Australian zinc producer Zinifex (ZFX-A, ZFEXF-O) has put a cash offer of $3.90 per share on the table for Wolfden Resources (WLF-T, WLFFF-O) that values the Arctic base metal developer at about $345 million.
Wolfden said in an announcement that Zinifex had made a non-binding proposal for the takeover and that the two companies had agreed on a period of exclusive negotiations that would last until March 7. Zinifex would investigate Wolfden’s assets during the period, and Wolfden would not solicit other offers for the business.
The negotiation period can be extended to March 16, and Wolfden can respond to unsolicited offers in circumstances where there is a fiduciary duty to respond. Zinifex also has the right to match another unsolicited offer and would get a break fee of 3% of the offer if the deal does not go through.

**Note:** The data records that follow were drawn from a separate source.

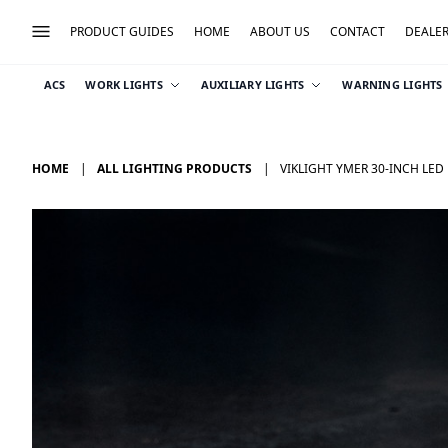
PRODUCT GUIDES
HOME
ABOUT US
CONTACT
DEALE
ACS
WORK LIGHTS
AUXILIARY LIGHTS
WARNING LIGHTS
HOME
ALL LIGHTING PRODUCTS
VIKLIGHT YMER 30-INCH LED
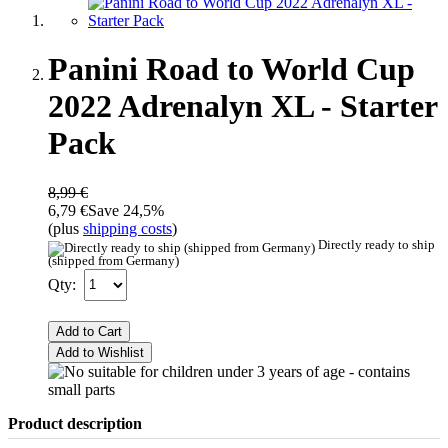
Panini Road to World Cup
2022 Adrenalyn XL - Starter
Pack
8,99 €
6,79 €
Save 24,5%
(plus
shipping costs
)
Directly ready to ship
(shipped from Germany)
Qty:
Add to Cart
Add to Wishlist
Product description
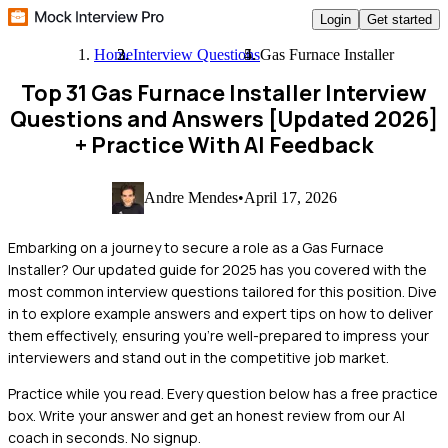
Login
Get started
Home
Interview Questions
Gas Furnace Installer
Top 31 Gas Furnace Installer Interview
Questions and Answers [Updated 2026]
+ Practice With AI Feedback
Andre Mendes
•
April 17, 2026
Embarking on a journey to secure a role as a Gas Furnace
Installer? Our updated guide for 2025 has you covered with the
most common interview questions tailored for this position. Dive
in to explore example answers and expert tips on how to deliver
them effectively, ensuring you're well-prepared to impress your
interviewers and stand out in the competitive job market.
Practice while you read.
Every question below has a free practice
box. Write your answer and get an honest review from our AI
coach in seconds. No signup.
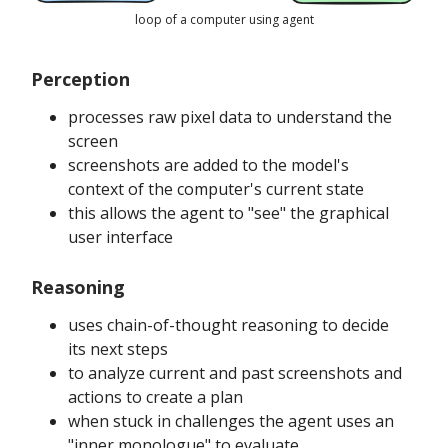
loop of a computer using agent
Perception
processes raw pixel data to understand the
screen
screenshots are added to the model's
context of the computer's current state
this allows the agent to "see" the graphical
user interface
Reasoning
uses chain-of-thought reasoning to decide
its next steps
to analyze current and past screenshots and
actions to create a plan
when stuck in challenges the agent uses an
"inner monologue" to evaluate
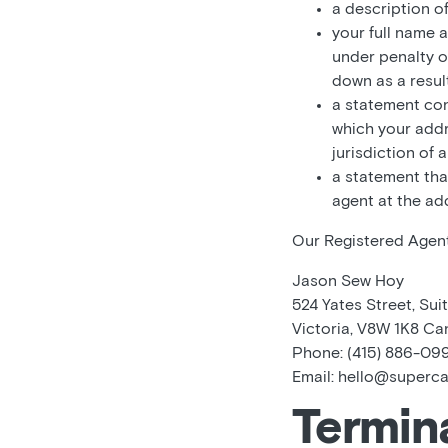
a description o
your full name 
under penalty o
down as a result
a statement cons
which your addre
jurisdiction of 
a statement tha
agent at the ad
Our Registered Agent’
Jason Sew Hoy
524 Yates Street, Suit
Victoria, V8W 1K8 C
Phone: (415) 886-09
Email: hello@superc
Termin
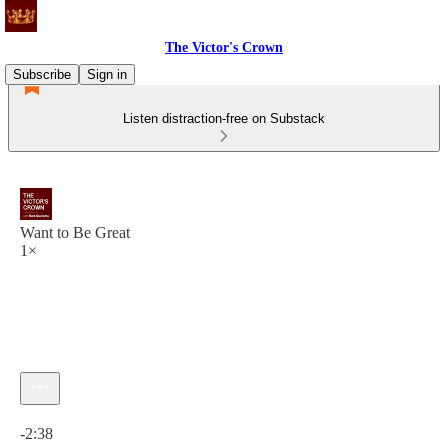
The Victor's Crown
Subscribe
Sign in
Listen distraction-free on Substack
Want to Be Great
1×
Current time: 0:00 / Total time: -2:38
-2:38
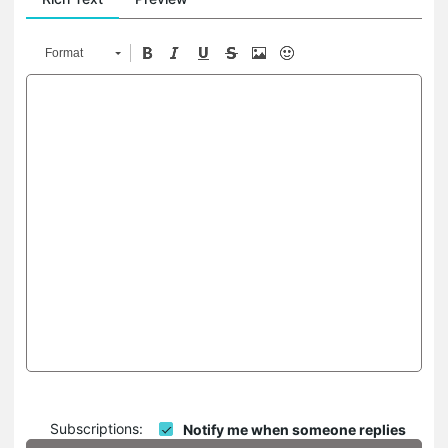
Format
Subscriptions:
Notify me when someone replies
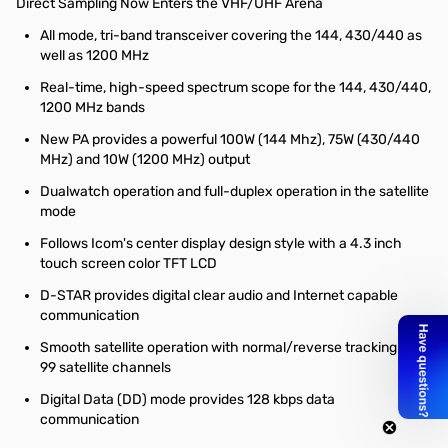
Direct Sampling Now Enters the VHF/UHF Arena
All mode, tri-band transceiver covering the 144, 430/440 as
well as 1200 MHz
Real-time, high-speed spectrum scope for the 144, 430/440,
1200 MHz bands
New PA provides a powerful 100W (144 Mhz), 75W (430/440
MHz) and 10W (1200 MHz) output
Dualwatch operation and full-duplex operation in the satellite
mode
Follows Icom's center display design style with a 4.3 inch
touch screen color TFT LCD
D-STAR provides digital clear audio and Internet capable
communication
Smooth satellite operation with normal/reverse tracking and
99 satellite channels
Digital Data (DD) mode provides 128 kbps data
communication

There is no definite offer as yet; negotiation of an acceptable transaction, probably structured as a cash takeover, is one of the conditions of the agreement. The agreement envisions some of Wolfden’s management continuing with Zinifex.
Wolfden has three principal projects, all in the Nunavut territory. A preliminary economic study on the Izok Lake and High Lake base metal deposits, and the Ulu gold deposit, (T.N.M., July 14-20/06) concluded the three projects could share a mill and a road down to Gray’s Bay, on the Arctic coast. Capital costs for the project, including the road and port, were estimated at $933 million; Izok, at $539 million, accounted for the bulk of that cost.
In September Wolfden decided to make Izok, with an indicated resource of 14.4 million tonnes grading 12.94% zinc, 2.52% copper, 1.28% lead, and 71 grams silver per tonne, the priority for development. Capital costs were revised down to $504 million if infrastructure was shared, or $537 million if Izok were brought into production on its own.
Zinifex, a zinc producer created out of the assets of failed mining company Pasminco, made an announcement to the market that implied it would be looking at putting Izok into production in 2014 with High Lake following in 2015.
The Wolfden deal would complement three other acquisitions Zinifex made in the last quarter of 2006. Australian junior Albidon (ABIDF-O, ALD-L, ALB-A) optioned its Nefza exploration licence in northwestern Tunisia to Zinifex, in a deal where the company can earn 70% for US$11 million in exploration spending. In Mexico, private Mexican firm Minera Mariposa dealt a 100% interest in two zinc prospects in Morelos state to Zinifex for US$1 million and a US$1.4-million work commitment.
Another Australian junior, Drake Resources (DRK-A), has a standing arrangement allowing Zinifex to earn a 70% interest in four Swedish zinc properties by funding exploration.
Zinifex recently worked out a deal with Belgian smelter and refiner Umicore (UMICF-O) to combine downstream assets in a new public company. Under that deal, Zinifex would contribute its Port Pirie smelter and Hobart refinery in Australia, and two other zinc smelters, at Clarksville, Tenn., and Budel, Netherlands.
Umicore’s main zinc smelters are at Balen in Belgium and Auby in France, and it has partial interests in the Padaeng zinc smelter in Thailand (47%) and the Yunnan Zinc operation in China (60%). Umicore would also contribute some downstream alloying and galvanizing operations in Europe and Asia.
The combination would be the largest single producer of zinc metal, with a capacity around 1.1 million tonnes annually. It would also be the largest primary lead metal producer in the world.
The new company, while legally domiciled in Belgium, would have a main office in London and would draw its management from both Zinifex and Umicore. A definitive agreement is scheduled to come in the first quarter of 2007, to be presented to Zinifex shareholders in the second quarter. Zinifex plans to use proceeds from the public offering of shares in the new smelting company for development of the Dugald River zinc deposit in Queensland, currently the subject of a prefeasibility study.
Zinifex earned A$1.1 billion (A$2.20 per share) on revenue of A$3.1 billion in fiscal 2006, which ended last June. That was up from an A$231-million profit on A$1.9 billion in revenue in fiscal 2005. At the end of June 2006, the company had A$602 million in cash.
Its zinc mines, Century in Queensland and Rosebery in Tasmania, produced about 280,000 tonnes zinc and 33,000 tonnes lead in concentrate during the last six months of 2006. The downstream operations produced 318,000 tonnes zinc metal and 92,000 tonnes lead metal during the same period.